§ **PROMPT**:
In the entries below, which lines run from the one containing "index dip: (415, 208)" to the one containing "pinky pip: (399, 264)"? Copy exactly those lines, ends included, and no others.

+++ RECORDS SUPPLIED +++

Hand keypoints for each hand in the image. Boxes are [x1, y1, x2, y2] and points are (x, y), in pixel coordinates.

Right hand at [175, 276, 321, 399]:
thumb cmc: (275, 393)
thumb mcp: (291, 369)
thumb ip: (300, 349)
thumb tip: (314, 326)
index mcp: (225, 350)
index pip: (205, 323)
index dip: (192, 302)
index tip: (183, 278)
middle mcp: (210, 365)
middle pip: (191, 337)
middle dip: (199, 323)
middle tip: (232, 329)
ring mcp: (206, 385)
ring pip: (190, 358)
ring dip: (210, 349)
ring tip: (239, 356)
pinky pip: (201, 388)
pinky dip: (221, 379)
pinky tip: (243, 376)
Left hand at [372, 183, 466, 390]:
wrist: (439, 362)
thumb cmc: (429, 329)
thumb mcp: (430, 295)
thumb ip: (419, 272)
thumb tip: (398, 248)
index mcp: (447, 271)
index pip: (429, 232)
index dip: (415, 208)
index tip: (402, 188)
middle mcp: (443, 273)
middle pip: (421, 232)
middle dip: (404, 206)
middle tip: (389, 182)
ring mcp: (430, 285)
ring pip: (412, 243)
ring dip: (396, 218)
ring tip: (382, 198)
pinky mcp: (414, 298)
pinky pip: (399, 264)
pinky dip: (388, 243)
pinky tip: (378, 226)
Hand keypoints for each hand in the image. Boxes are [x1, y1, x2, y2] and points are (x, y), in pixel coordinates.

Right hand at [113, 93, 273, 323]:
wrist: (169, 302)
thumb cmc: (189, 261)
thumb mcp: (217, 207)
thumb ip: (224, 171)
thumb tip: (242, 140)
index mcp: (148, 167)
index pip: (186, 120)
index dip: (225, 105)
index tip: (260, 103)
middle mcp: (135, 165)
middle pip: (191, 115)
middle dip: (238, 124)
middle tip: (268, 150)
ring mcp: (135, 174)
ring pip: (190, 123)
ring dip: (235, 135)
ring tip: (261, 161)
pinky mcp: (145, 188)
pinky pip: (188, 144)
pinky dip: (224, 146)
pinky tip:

+++
+++ RECORDS SUPPLIED +++

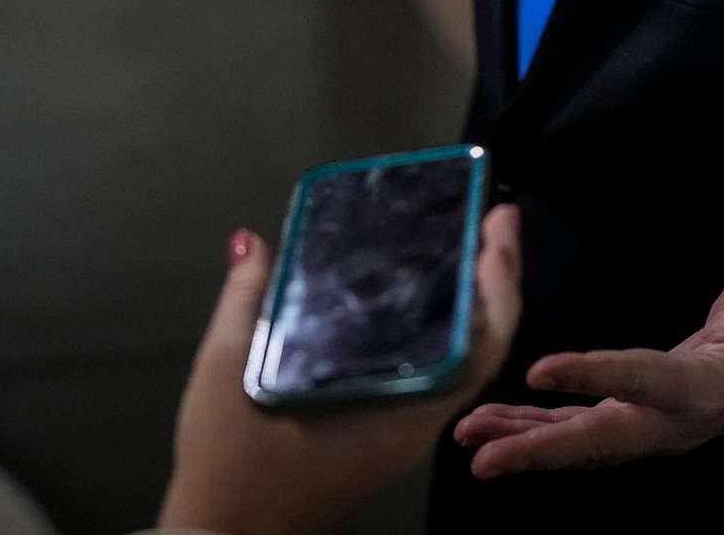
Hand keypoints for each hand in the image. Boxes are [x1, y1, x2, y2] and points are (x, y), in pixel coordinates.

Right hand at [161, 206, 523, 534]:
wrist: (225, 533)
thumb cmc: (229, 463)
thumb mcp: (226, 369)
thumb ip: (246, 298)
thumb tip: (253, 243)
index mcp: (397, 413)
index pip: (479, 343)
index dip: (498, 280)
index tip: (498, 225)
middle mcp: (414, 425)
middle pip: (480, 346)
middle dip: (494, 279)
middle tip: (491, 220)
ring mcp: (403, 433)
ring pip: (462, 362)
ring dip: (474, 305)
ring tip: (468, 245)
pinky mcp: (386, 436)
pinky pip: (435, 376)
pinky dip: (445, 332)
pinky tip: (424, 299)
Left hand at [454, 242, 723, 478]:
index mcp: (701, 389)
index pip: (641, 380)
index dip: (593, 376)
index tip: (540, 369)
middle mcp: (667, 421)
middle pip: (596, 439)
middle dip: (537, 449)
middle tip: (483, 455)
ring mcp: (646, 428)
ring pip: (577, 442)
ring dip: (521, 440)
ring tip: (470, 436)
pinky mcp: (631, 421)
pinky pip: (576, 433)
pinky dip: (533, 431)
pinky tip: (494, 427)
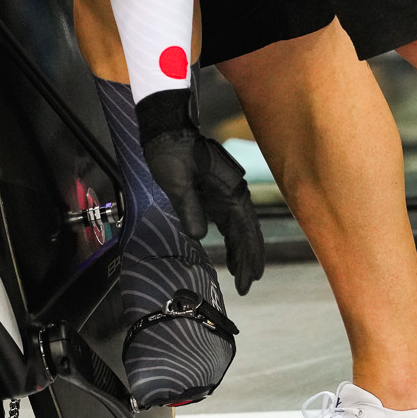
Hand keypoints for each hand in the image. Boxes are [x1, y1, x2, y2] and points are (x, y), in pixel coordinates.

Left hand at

+++

§ **TASK RESPONSE**:
index dip: (415, 208)
index tip: (402, 188)
middle mcp: (443, 273)
middle pip: (421, 232)
middle dip: (404, 206)
middle tip: (389, 182)
ring mcp: (430, 285)
ring pip: (412, 243)
ring dip: (396, 218)
ring tip: (382, 198)
pinky mcp: (414, 298)
pinky pip: (399, 264)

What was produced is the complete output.